傷も愛着のうち
──まずは、自己紹介をお願いします。
レストランを3店舗経営しています。最初は2011年、30歳のときに渋谷に「Bistro Rojiura」をオープンし、2店目は2015年に「PATH」というビストロを代々木八幡に開きました。いちばん新しいのは2019年、ここ白金台で始めた「LIKE」という多国籍料理のお店です。

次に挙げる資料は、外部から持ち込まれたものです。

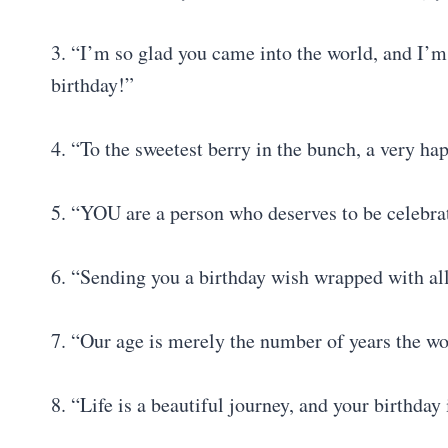
3. “I’m so glad you came into the world, and I
birthday!”
4. “To the sweetest berry in the bunch, a very ha
5. “YOU are a person who deserves to be celeb
6. “Sending you a birthday wish wrapped with al
7. “Our age is merely the number of years the wo
8. “Life is a beautiful journey, and your birthda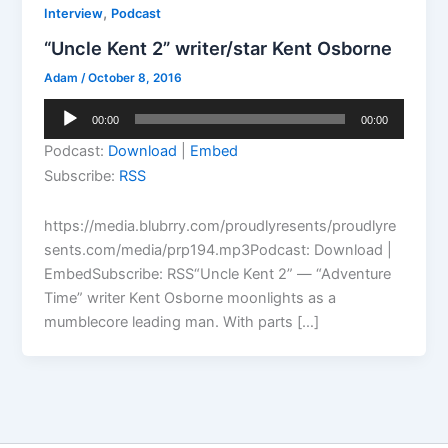
,
Interview
Podcast
“Uncle Kent 2” writer/star Kent Osborne
Adam
/
October 8, 2016
Audio
00:00
00:00
Player
Podcast:
Download
|
Embed
Subscribe:
RSS
https://media.blubrry.com/proudlyresents/proudlyre
sents.com/media/prp194.mp3Podcast: Download |
EmbedSubscribe: RSS“Uncle Kent 2” — “Adventure
Time” writer Kent Osborne moonlights as a
mumblecore leading man. With parts […]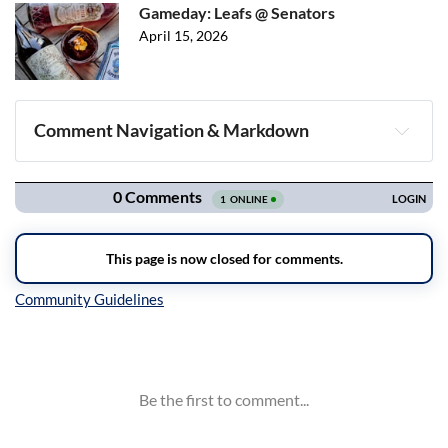
Gameday: Leafs @ Senators
April 15, 2026
Comment Navigation & Markdown
Navigation
Inline Styles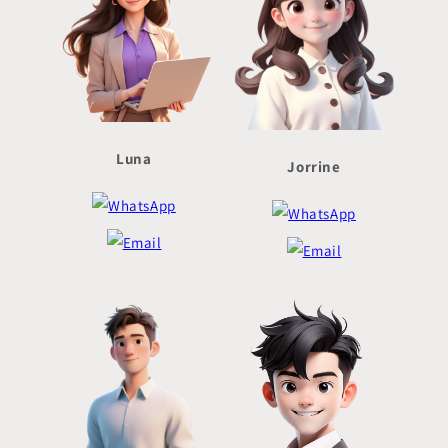
Luna
Jorrine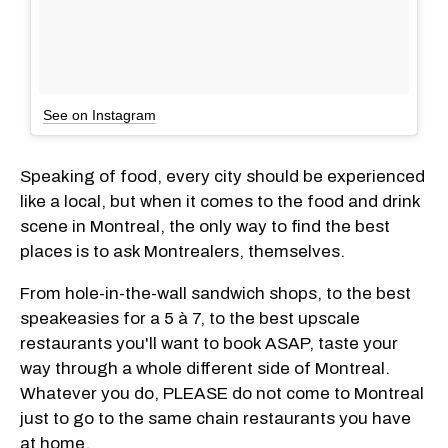
See on Instagram
Speaking of food, every city should be experienced
like a local, but when it comes to the food and drink
scene in Montreal, the only way to find the best
places is to ask Montrealers, themselves.
From hole-in-the-wall sandwich shops, to the best
speakeasies for a 5 à 7, to the best upscale
restaurants you'll want to book ASAP, taste your
way through a whole different side of Montreal.
Whatever you do, PLEASE do not come to Montreal
just to go to the same chain restaurants you have
at home.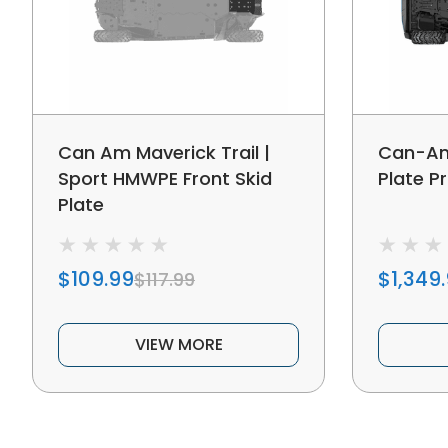
Can Am Maverick Trail |
Can-Am
Sport HMWPE Front Skid
Plate Pr
Plate
$109.99
$1,349
$117.99
VIEW MORE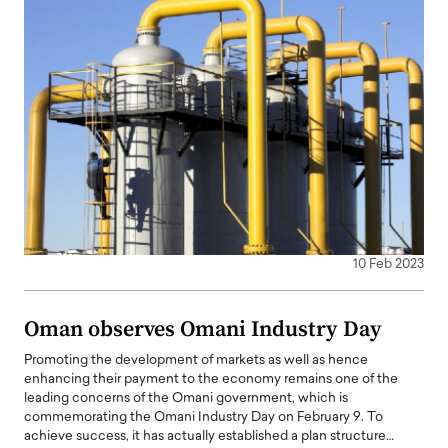
10 Feb 2023
Oman observes Omani Industry Day
Promoting the development of markets as well as hence
enhancing their payment to the economy remains one of the
leading concerns of the Omani government, which is
commemorating the Omani Industry Day on February 9. To
achieve success, it has actually established a plan structure…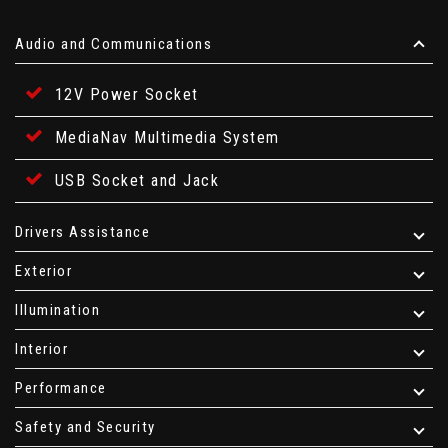
Audio and Communications
12V Power Socket
MediaNav Multimedia System
USB Socket and Jack
Drivers Assistance
Exterior
Illumination
Interior
Performance
Safety and Security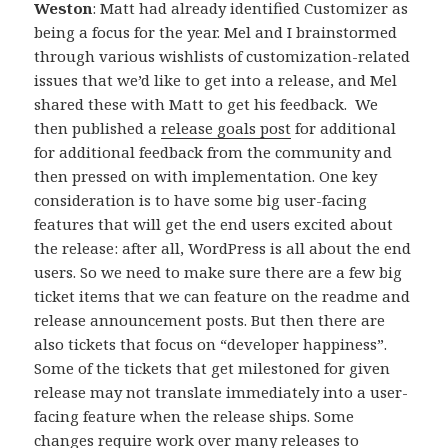
Weston
: Matt had already identified Customizer as
being a focus for the year. Mel and I brainstormed
through various wishlists of customization-related
issues that we’d like to get into a release, and Mel
shared these with Matt to get his feedback. We
then published a
release goals post
for additional
for additional feedback from the community and
then pressed on with implementation. One key
consideration is to have some big user-facing
features that will get the end users excited about
the release: after all, WordPress is all about the end
users. So we need to make sure there are a few big
ticket items that we can feature on the readme and
release announcement posts. But then there are
also tickets that focus on “developer happiness”.
Some of the tickets that get milestoned for given
release may not translate immediately into a user-
facing feature when the release ships. Some
changes require work over many releases to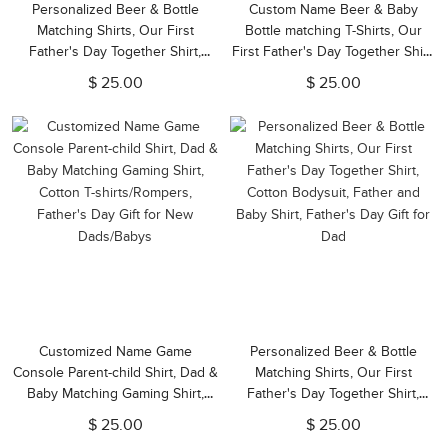
Personalized Beer & Bottle
Custom Name Beer & Baby
Matching Shirts, Our First
Bottle matching T-Shirts, Our
Father's Day Together Shirt,
First Father's Day Together Shirt,
Cotton T-shirts/Rompers, Family
Cotton Shirt/Baby Bodysuit, Gift
$ 25.00
$ 25.00
Shirts, Gifts for New Dads/Baby
for Dad/Newborn/Baby
Customized Name Game
Personalized Beer & Bottle
Console Parent-child Shirt, Dad &
Matching Shirts, Our First
Baby Matching Gaming Shirt,
Father's Day Together Shirt,
Cotton T-shirts/Rompers,
Cotton Bodysuit, Father and
$ 25.00
$ 25.00
Father's Day Gift for New
Baby Shirt, Father's Day Gift for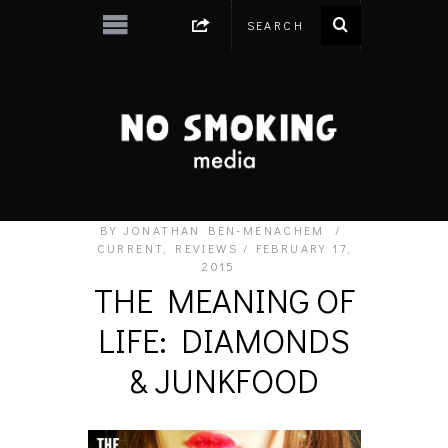
BY
JONATHAN BEN-MENACHEM
CURRENT
,
REVIEWS
FEBRUARY 17,
2015
THE MEANING OF
LIFE: DIAMONDS
& JUNKFOOD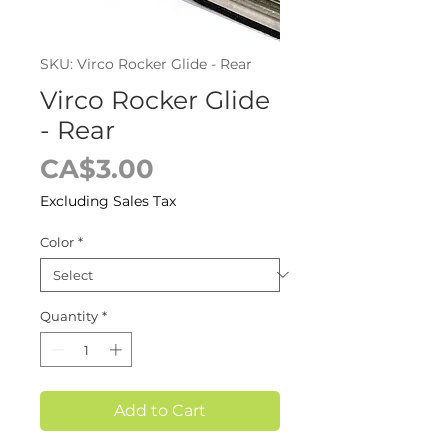
SKU: Virco Rocker Glide - Rear
Virco Rocker Glide
- Rear
Price
CA$3.00
Excluding Sales Tax
Color
*
Quantity
*
Add to Cart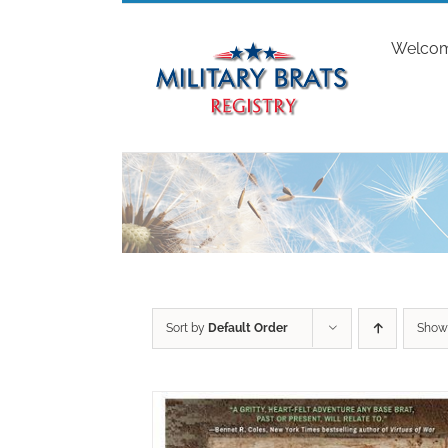
Skip
to
Welco
content
Sort by
Default Order
Sho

──原さんが料理の道に進もうと思ったきっかけはなんでしたか?
僕が大学生のときに、カフェカルチャーが東京でかなり流行っていたんですよね。そこで自分もよくカフェに行っていたんですけど、内装が素敵だったり、お洒落な店員さんやお客さんがいたりして、そうしたところに憧れを持つようになりました。僕は音楽やファッション、インテリアにも興味があったので、「もし自分でお店を出せたら、好きな内装で、好きな洋服を着て、好きな音楽を聴きながら仕事できる!」と思って。だから、入り口は料理が好きというよりかは、カフェという空間に対する憧れでした。

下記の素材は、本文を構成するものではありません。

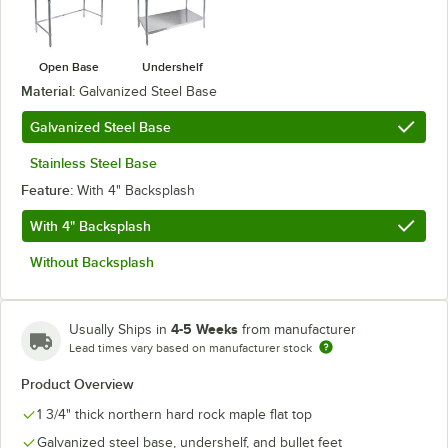
Open Base
Undershelf
Material:
Galvanized Steel Base
Galvanized Steel Base
Stainless Steel Base
Feature:
With 4" Backsplash
With 4" Backsplash
Without Backsplash
4-5 Weeks
Usually Ships in
from manufacturer
Lead times vary based on manufacturer stock
Product Overview
1 3/4" thick northern hard rock maple flat top
Galvanized steel base, undershelf, and bullet feet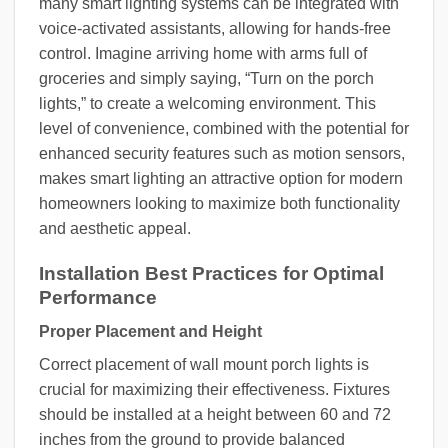
many smart lighting systems can be integrated with
voice-activated assistants, allowing for hands-free
control. Imagine arriving home with arms full of
groceries and simply saying, “Turn on the porch
lights,” to create a welcoming environment. This
level of convenience, combined with the potential for
enhanced security features such as motion sensors,
makes smart lighting an attractive option for modern
homeowners looking to maximize both functionality
and aesthetic appeal.
Installation Best Practices for Optimal
Performance
Proper Placement and Height
Correct placement of wall mount porch lights is
crucial for maximizing their effectiveness. Fixtures
should be installed at a height between 60 and 72
inches from the ground to provide balanced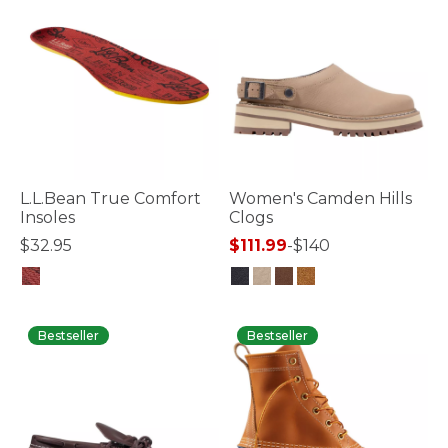
L.L.Bean True Comfort
Women's Camden Hills
Insoles
Clogs
$32.95
$111.99
-
$140
4.7 out of 5 Customer Rating
5 out of 5 Customer Rating
Bestseller
Bestseller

大学を卒業してからフレンチレストランで修行を始めて、そこからずっと飲食の世界で修行をしてきました。町場のフレンチレストランから星付きレストランまで、自分で店を開くまではいろんなところで経験を積んできましたね。──原さんが長く使われている大切な物について教えてください。

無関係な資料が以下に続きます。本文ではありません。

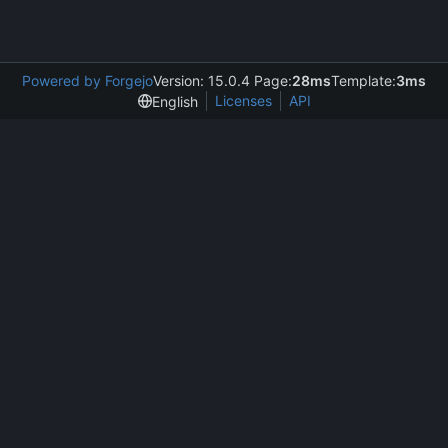
Powered by Forgejo
Version: 15.0.4 Page:
28ms
Template:
3ms
Licenses
API
English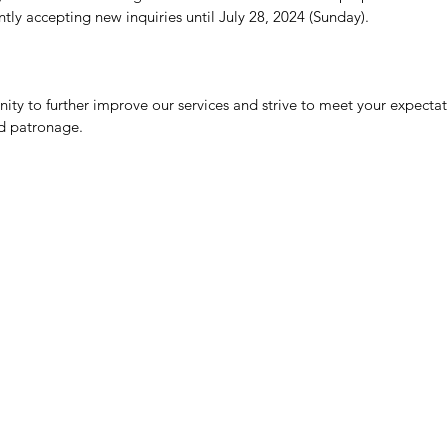
tly accepting new inquiries until July 28, 2024 (Sunday).
nity to further improve our services and strive to meet your expecta
d patronage.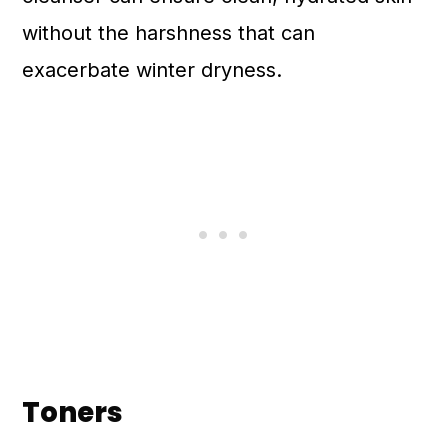
without the harshness that can
exacerbate winter dryness.
Toners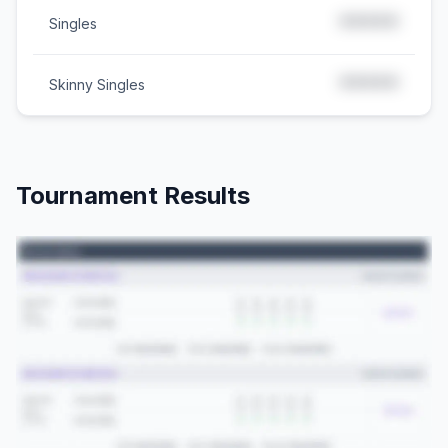
*****
Singles
*****
Skinny Singles
Tournament Results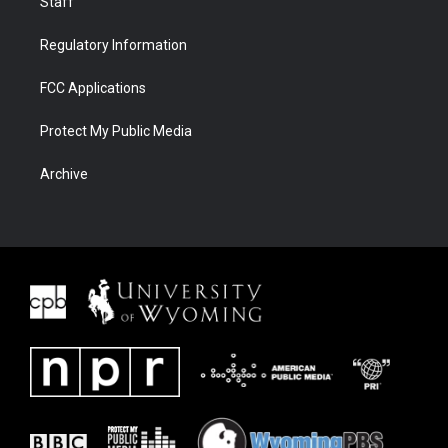
Staff
Regulatory Information
FCC Applications
Protect My Public Media
Archive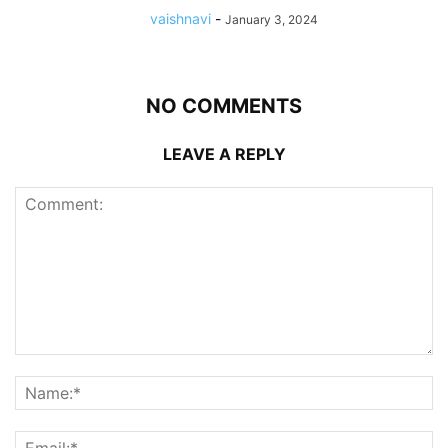
vaishnavi
-
January 3, 2024
NO COMMENTS
LEAVE A REPLY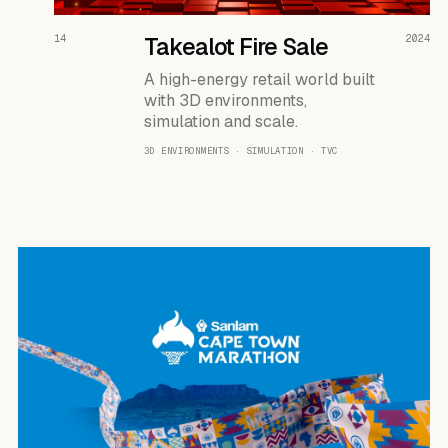
READ THE CASE ↗
14
Takealot Fire Sale
2024
A high-energy retail world built
with 3D environments,
simulation and scale.
3D ENVIRONMENTS · SIMULATION · TVC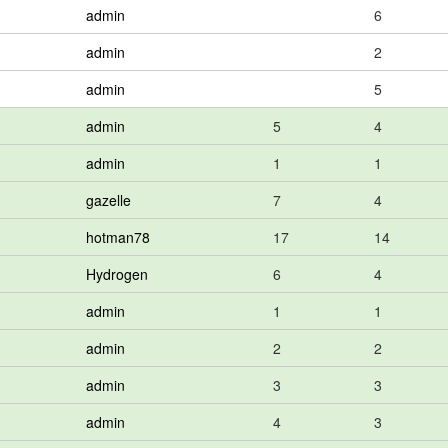
admin
6
admin
2
admin
5
admin
5
4
admin
1
1
gazelle
7
4
hotman78
17
14
Hydrogen
6
4
admin
1
1
admin
2
2
admin
3
3
admin
4
3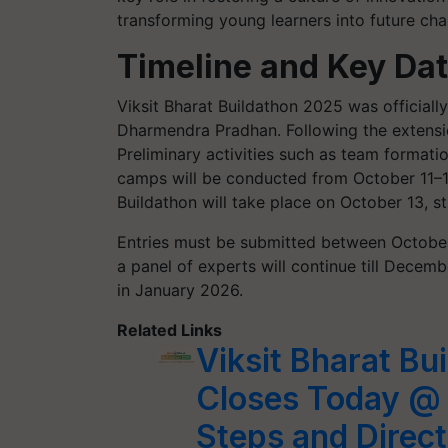
transforming young learners into future cha
Timeline and Key Da
Viksit Bharat Buildathon 2025 was official
Dharmendra Pradhan. Following the extension
Preliminary activities such as team formati
camps will be conducted from October 11–1
Buildathon will take place on October 13, s
Entries must be submitted between October
a panel of experts will continue till Decemb
in January 2026.
Related Links
Viksit Bharat Bu
Closes Today @ 
Steps and Direct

日々最もよく使っているのは包丁ですね。魚も野菜も、僕はだいたいこの2本の包丁しか使っていないんですけど、2つとも20代前半に買ったもの。最初に買ったのは小さい方で、当時、22歳で修行が始まったばかりの頃に「簡単な包丁を持ってきて」とお店から言われて、柄の部分がプラスチックのおもちゃみたいな包丁を持っていったらものすごく怒られて(笑)。それでちゃんとした包丁を買わなきゃと思ってシェフに相談をしたら、そのシェフがお付き合いのある包丁屋さんを紹介してくれて、そこで買ったものです。それからはもうずっと、どんな職場に行くときもいつも包丁ケースの中に入っています。
もう1本の長い方は、ミソノというよく知られたブランドのもので、魚をさばく用に買っておけと言われたものです。これは修行を始めて1〜2年後に買った包丁で、自分のなかでは、この2本目の包丁を買ったときはステップアップできた感覚がありましたね。──買おうと思えば、きっともっと高い包丁やブランドものの包丁も買えると思うのですが、
15年以上経ってもいまだにこの2本を使っているのはどうしてですか?僕は物に愛着が湧いてしまうタイプだから、他のものが欲しいってあまり思わないんですよね。手にも馴染んでいるし、まだまだ使えるものだし。ほんと、愛着があるというのがいちばんの理由ですね。とはいえ毎日丁寧にケアをしているかといわれたらそうでもなくて、ちょっと切れ味が悪くなってきたと思ったら研ぐくらい。けっこうラフに使っているんですけど、そうしてできた傷も愛着のうち、と思って使い続けています。
──お話を聞いていて、原さんのこの先のキャリアのなかでもこの2本の包丁は使われ続けていくんだろうなと思いました。
そうですね、ずっと使うと思います。包丁は、ある程度の基準を満たしていたら決して値段がすべてではないと僕は思っているんです。例えばペンでも、値段は高くなくても自分にとって書きやすいものってあるじゃないですか。僕にとっては、この2本の包丁もそんな存在ですね。
──最後に、今回The North Faceの「デニムコーチジャケット」を着用した感想をお聞かせください。
いちばん最初に思ったのは、軽くて、着るのにストレスがなくて、「これ、デニムなんだ!」ということ。にもかかわらず、きちんとデニムっぽい質感があるのが印象的でした。
僕は普段から自転車に乗るので、バッグに一着忍ばせておくと、ちょっとした雨風なら防げるのが頼もしいところ。朝や夜の肌寒いときに羽織るのにもちょうどいいですよね。シンプルだし、どこでも着られるし、しかもちょっとした高級感もある。僕のなかでは、常に持っておくと安心の1着というイメージです。